Extrait:
>>>>

Chronique de la visite de l’Équipe Générale dans la Province d’Afrique

Entre novembre 2024 et janvier 2025, les sœurs María Teresa Cuervo et María José Meira (Dedé) se rendront, au nom de l’Équipe Générale, dans la province d’Afrique.

Nous partageons ici la quatrième chronique de leur voyage, entre le 2 et le 16 décembre 2024, où ils ont continué à remplir l’objectif de cette visite : s’approcher de la réalité de Kikwit, Kingungi et Kolokoso, en République démocratique du Congo, en connaissant et en partageant la vie dans une attitude de révérence et d’écoute, en échangeant des points de vue et des visions dans la clé de la synodalité et du leadership partagé. Ils sont également entrés en contact avec le processus de recréation du charisme Vedruna dans cette réalité.

<<<<

Données sources:
>>>>

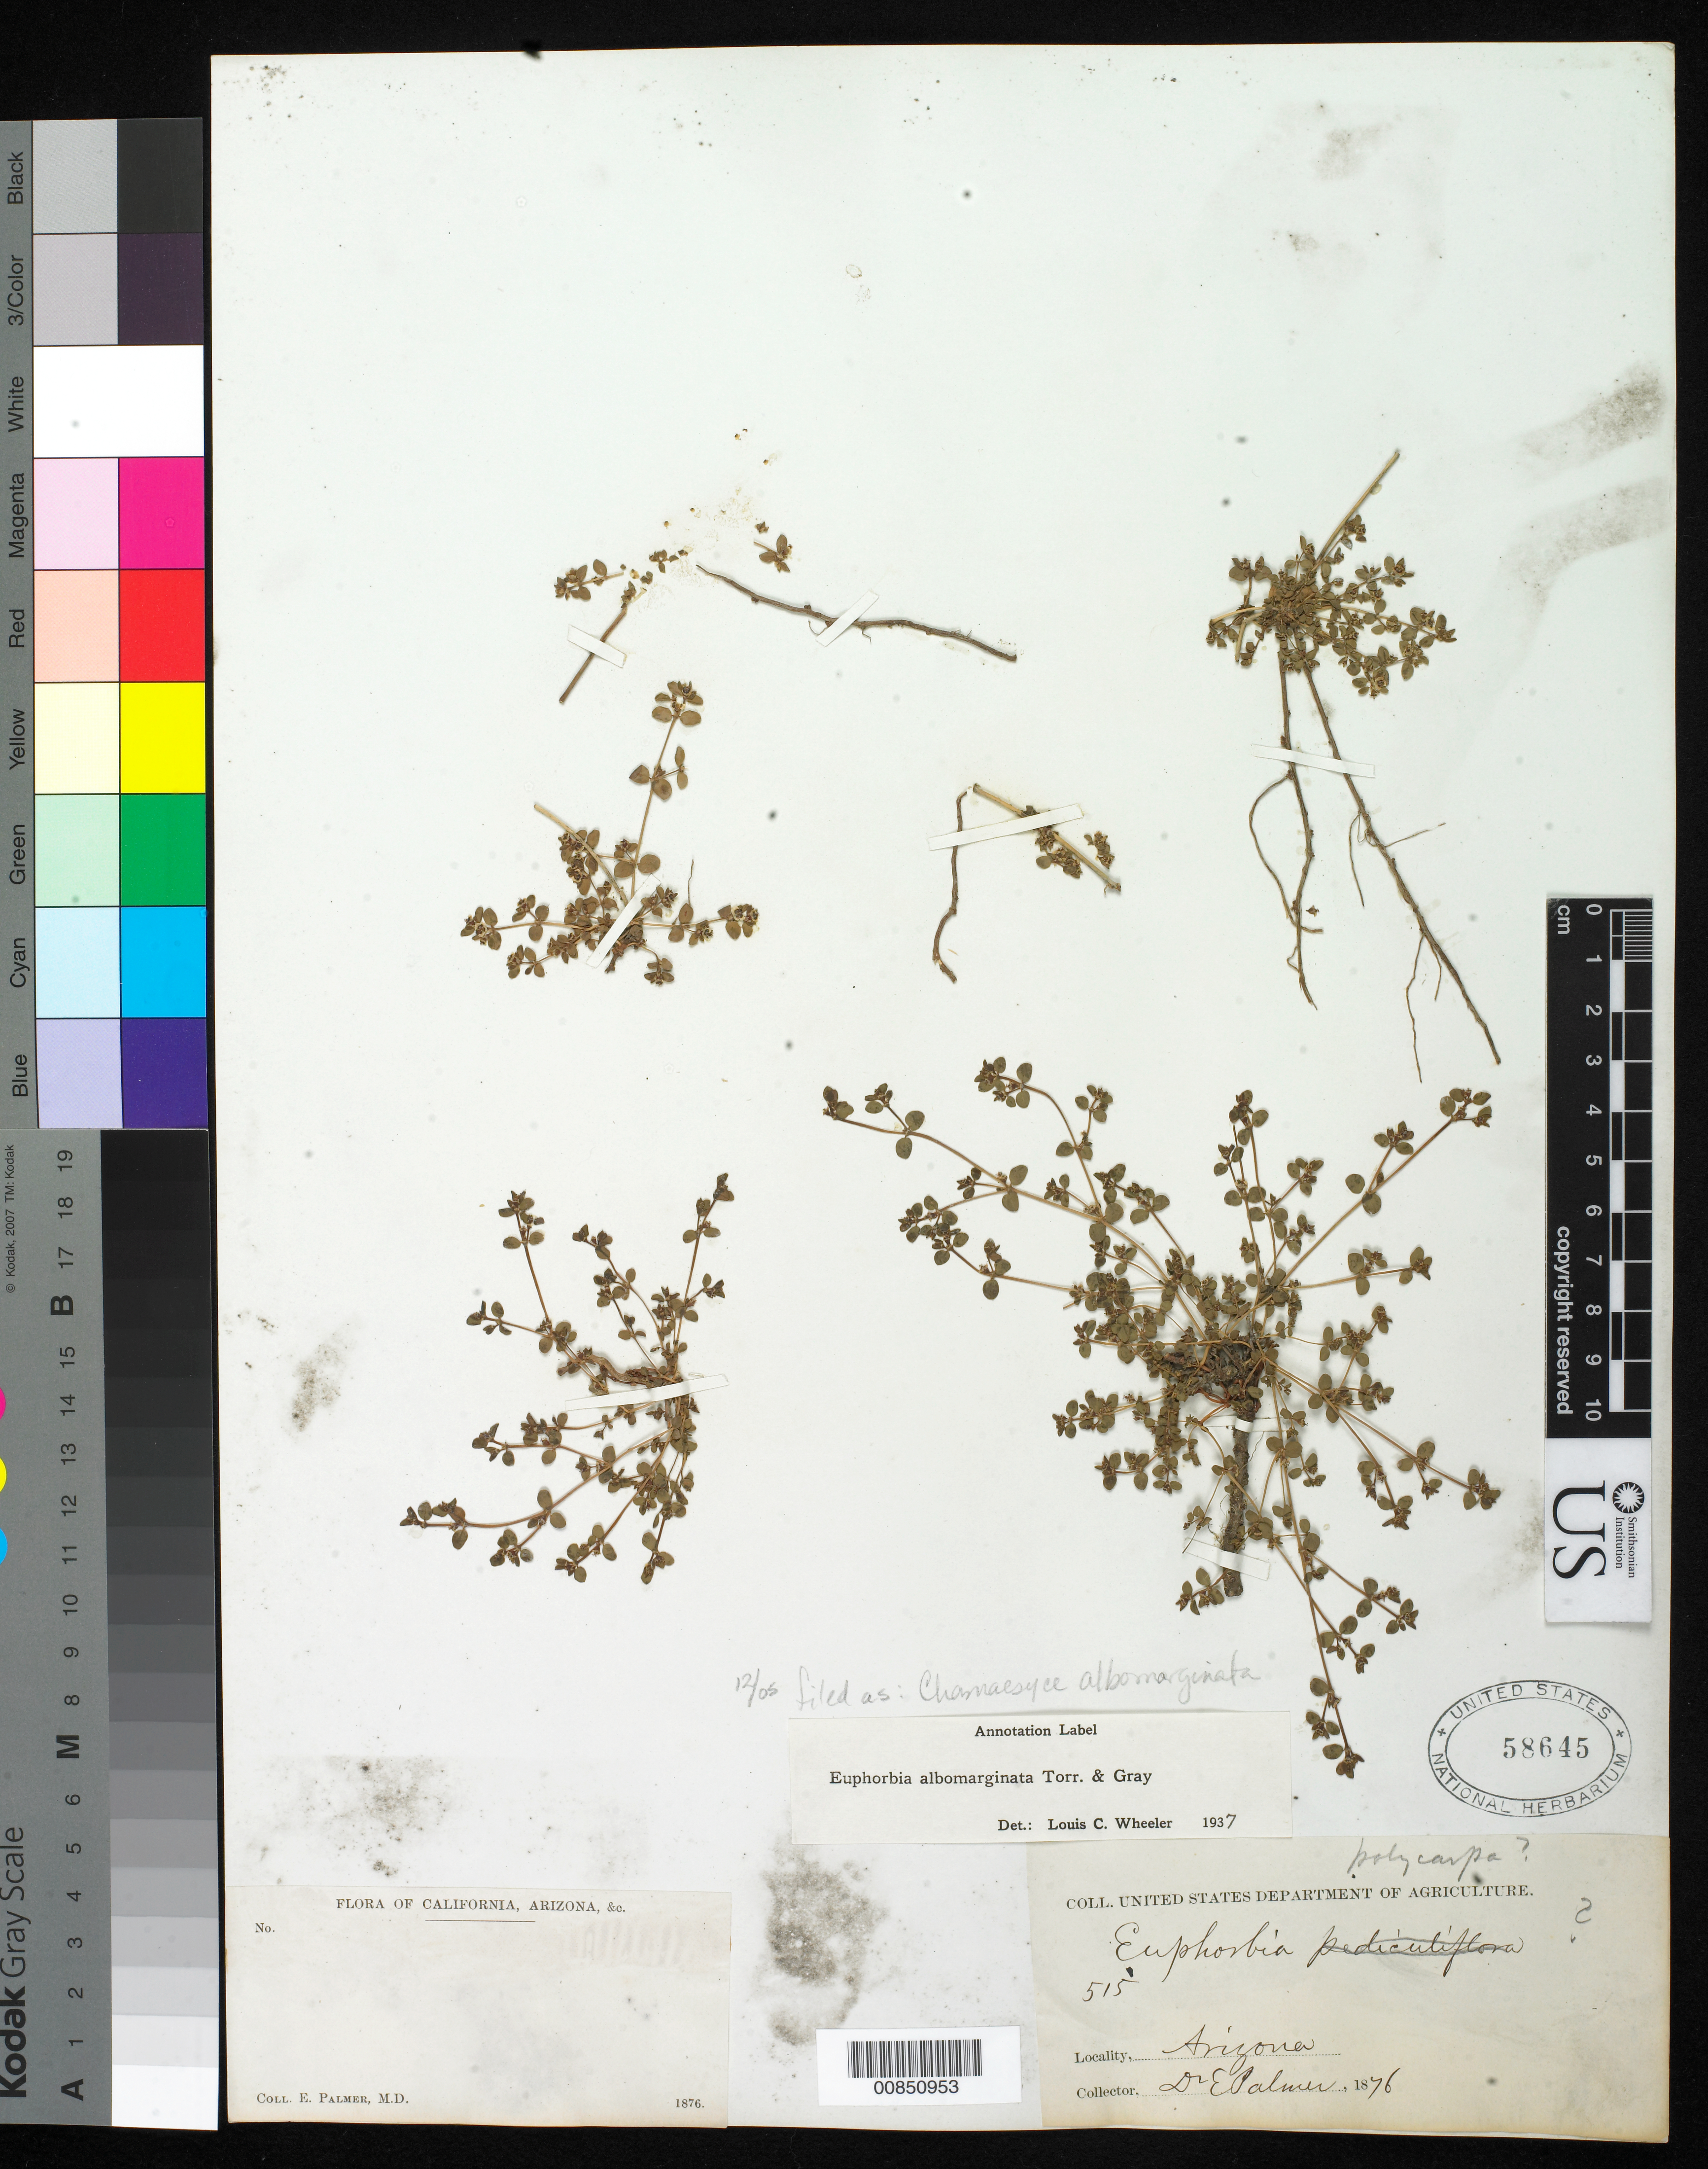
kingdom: Plantae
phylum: Tracheophyta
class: Magnoliopsida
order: Malpighiales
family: Euphorbiaceae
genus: Chamaesyce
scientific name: Chamaesyce albomarginata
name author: (Torr. & A. Gray) Small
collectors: E. Palmer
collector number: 515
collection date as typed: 1876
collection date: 1876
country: United States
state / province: Arizona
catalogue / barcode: US 58645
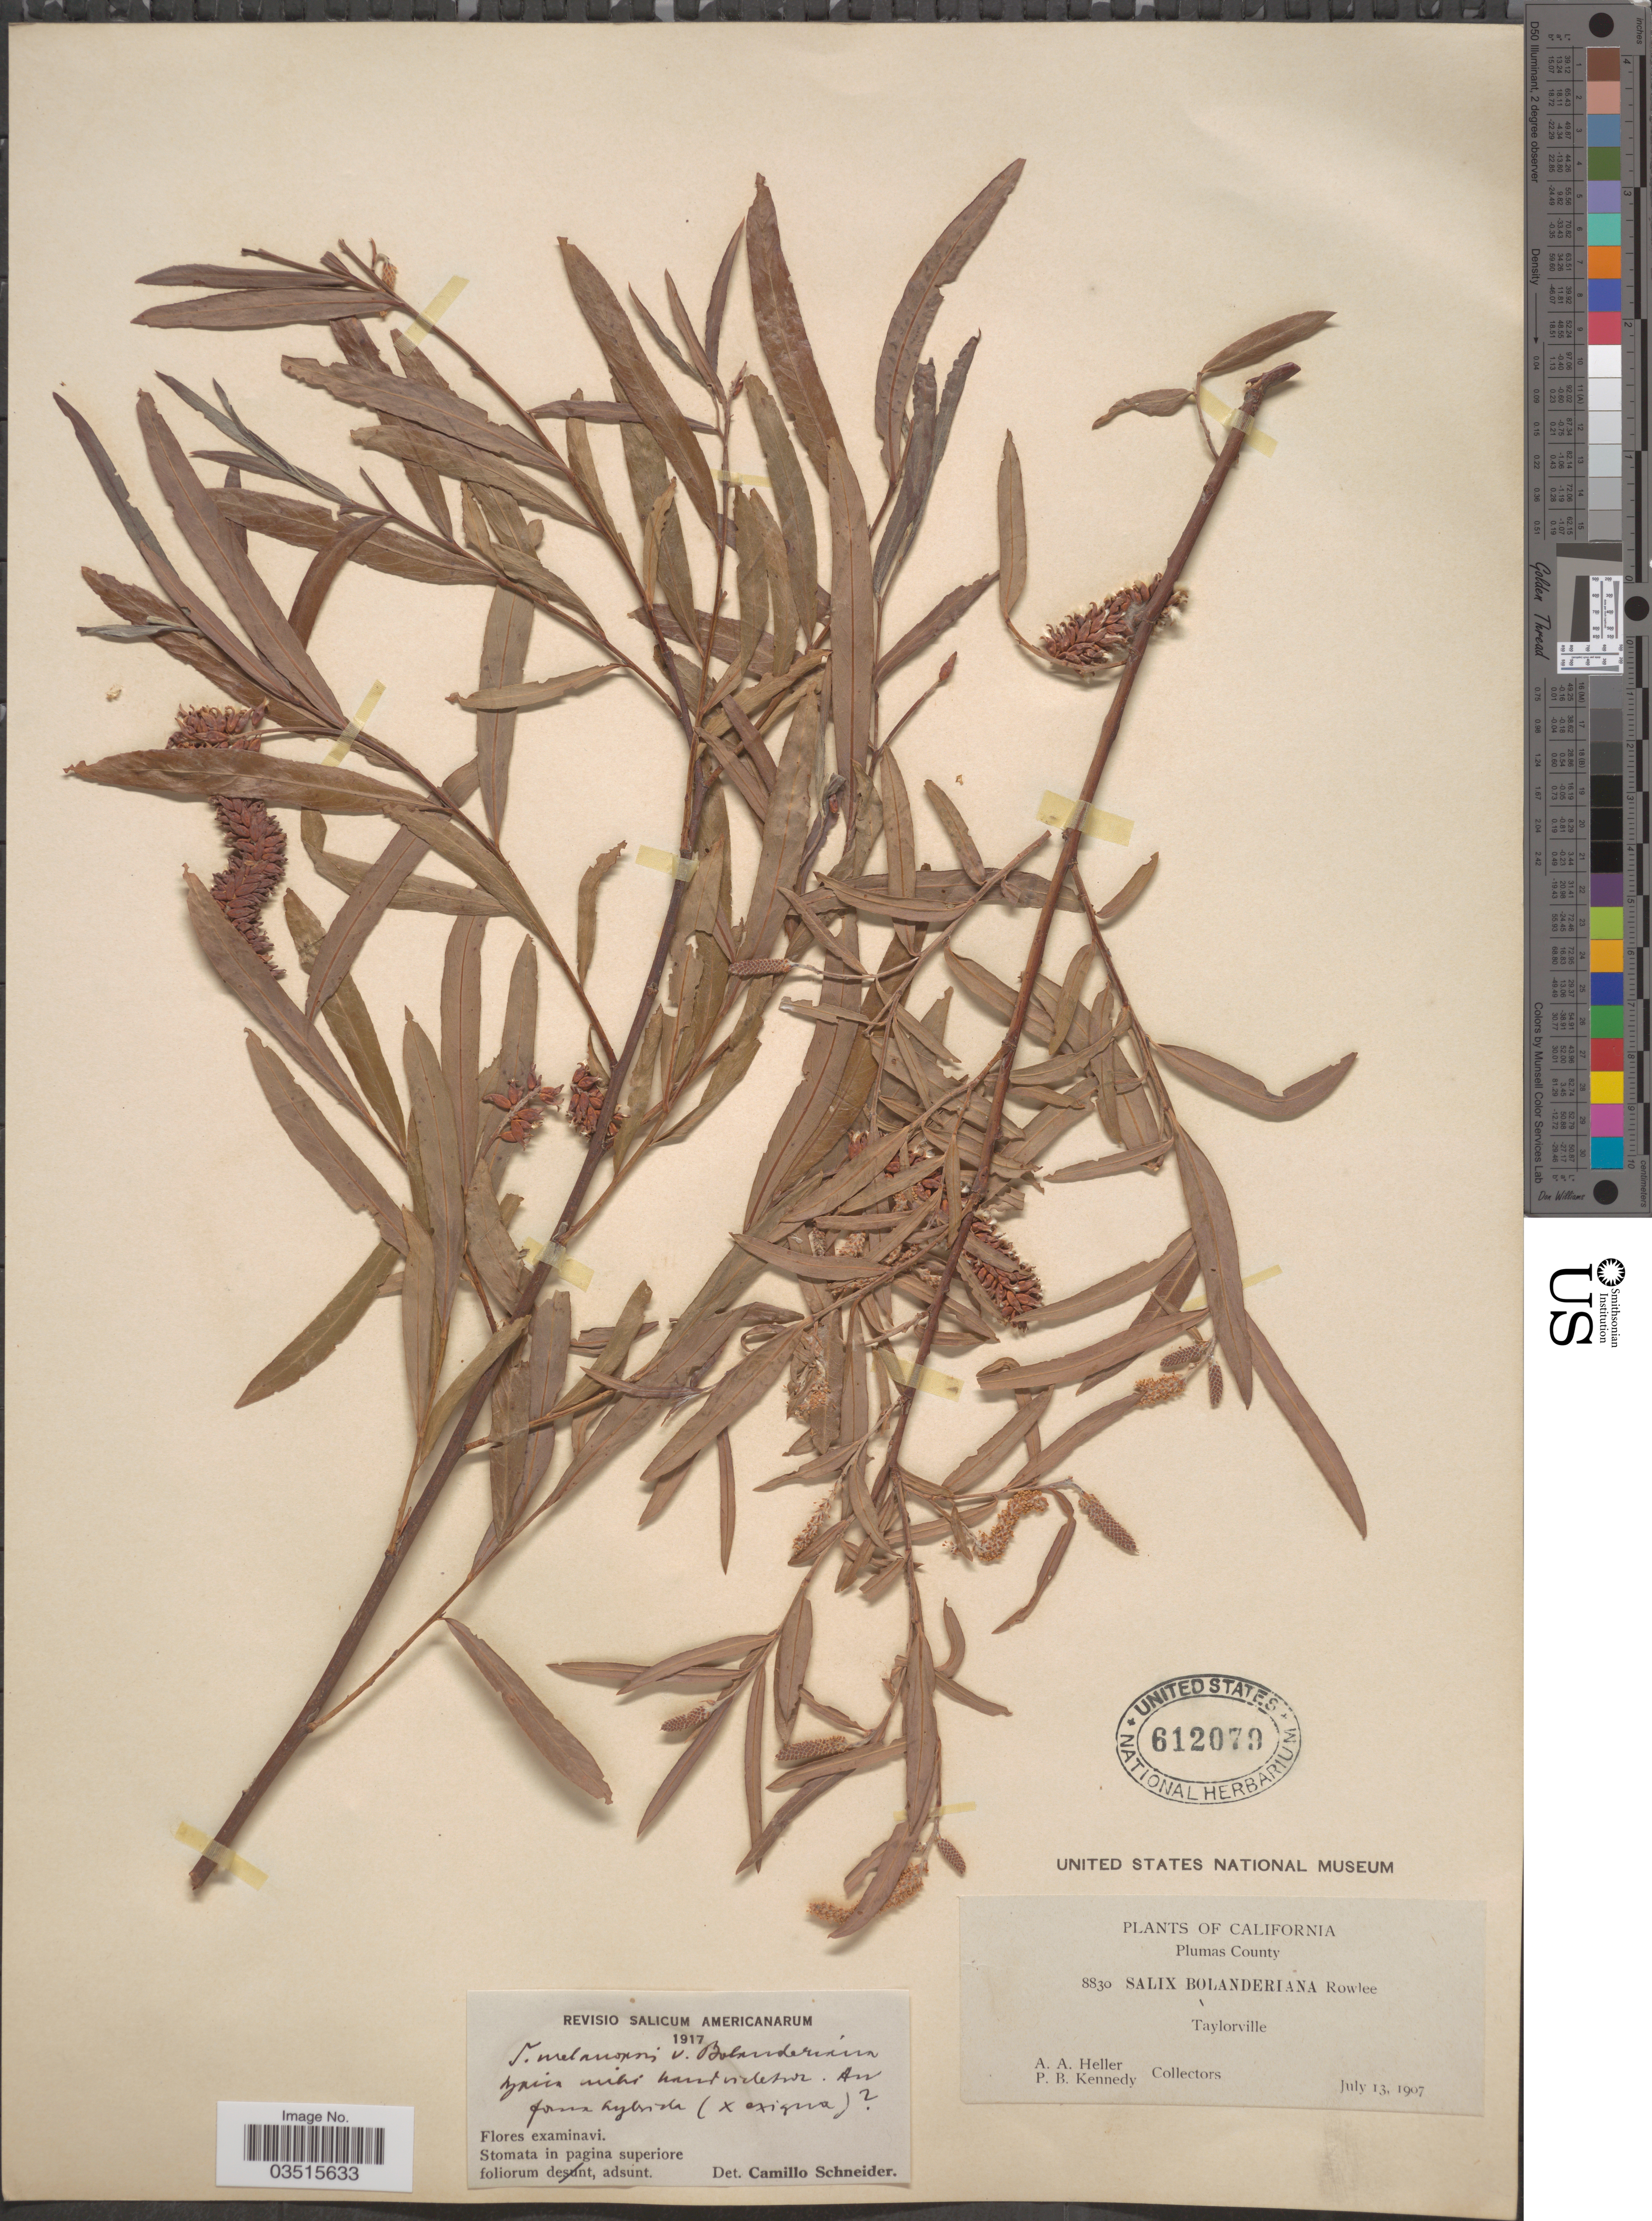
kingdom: Plantae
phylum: Tracheophyta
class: Magnoliopsida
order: Malpighiales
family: Salicaceae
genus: Salix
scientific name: Salix melanopsis var. bolanderiana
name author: (Rowlee) C.K. Schneid.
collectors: A. A. Heller & P. B. Kennedy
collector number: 8830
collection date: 1907-07-13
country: United States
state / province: California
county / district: Plumas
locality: Plumas County. Taylorville.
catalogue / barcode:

<<<<

Demande 1: Pouvez-vous présenter toutes les lignes des fiches en tableau Markdown à deux colonnes, « N° » et « Ligne », sans les lignes vides ni les images ?
Demande 2: Pouvez-vous écrire la suite de la chronique de la visite en Afrique, après sa dernière phrase ?
Le texte et les fiches n'ont aucun lien entre eux.

Résultat 1:
| N° | Ligne |
|---|---|
| 1 | kingdom: Plantae |
| 2 | phylum: Tracheophyta |
| 3 | class: Magnoliopsida |
| 4 | order: Malpighiales |
| 5 | family: Euphorbiaceae |
| 6 | genus: Chamaesyce |
| 7 | scientific name: Chamaesyce albomarginata |
| 8 | name author: (Torr. & A. Gray) Small |
| 9 | collectors: E. Palmer |
| 10 | collector number: 515 |
| 11 | collection date as typed: 1876 |
| 12 | collection date: 1876 |
| 13 | country: United States |
| 14 | state / province: Arizona |
| 15 | catalogue / barcode: US 58645 |
| 16 | kingdom: Plantae |
| 17 | phylum: Tracheophyta |
| 18 | class: Magnoliopsida |
| 19 | order: Malpighiales |
| 20 | family: Salicaceae |
| 21 | genus: Salix |
| 22 | scientific name: Salix melanopsis var. bolanderiana |
| 23 | name author: (Rowlee) C.K. Schneid. |
| 24 | collectors: A. A. Heller & P. B. Kennedy |
| 25 | collector number: 8830 |
| 26 | collection date: 1907-07-13 |
| 27 | country: United States |
| 28 | state / province: California |
| 29 | county / district: Plumas |
| 30 | locality: Plumas County. Taylorville. |
| 31 | catalogue / barcode: |

Résultat 2:
Étape 4 : République démocratique du Congo

Kikwit

Le 2 décembre, nous avons pris l’avion de Lomé à Kinshasa, la capitale de la République Démocratique du Congo : du haut des airs, nous avons pu voir le fleuve Congo, qui est d’une grande ampleur. Nous y avons passé quelques jours avec les sœurs de l’équipe provinciale jusqu’au 5 décembre, date à laquelle nous avons pris la route de l’est vers Kikwit. Après de nombreuses heures de route, en traversant plusieurs rivières et en observant le paysage, les maisons typiques de la région et les nombreuses personnes qui marchent, nous sommes arrivées à Kikwit.

La communauté Kikwit est composée des sœurs Dovick KebaKeba Wombika, Antoinette Maba Ntonde, Micheline Mabansa Lezi, Nahomie Mayele Wosing et Anastasie Miti Luyind, avec lesquelles nous partageons de beaux moments. Notre communauté est une maison d’accueil pour les sœurs de passage, surtout celles de Kolokoso et Kingungi, qui viennent ici pour faire des courses ou d’autres besoins qui ne peuvent être satisfaits dans leurs propres réalités.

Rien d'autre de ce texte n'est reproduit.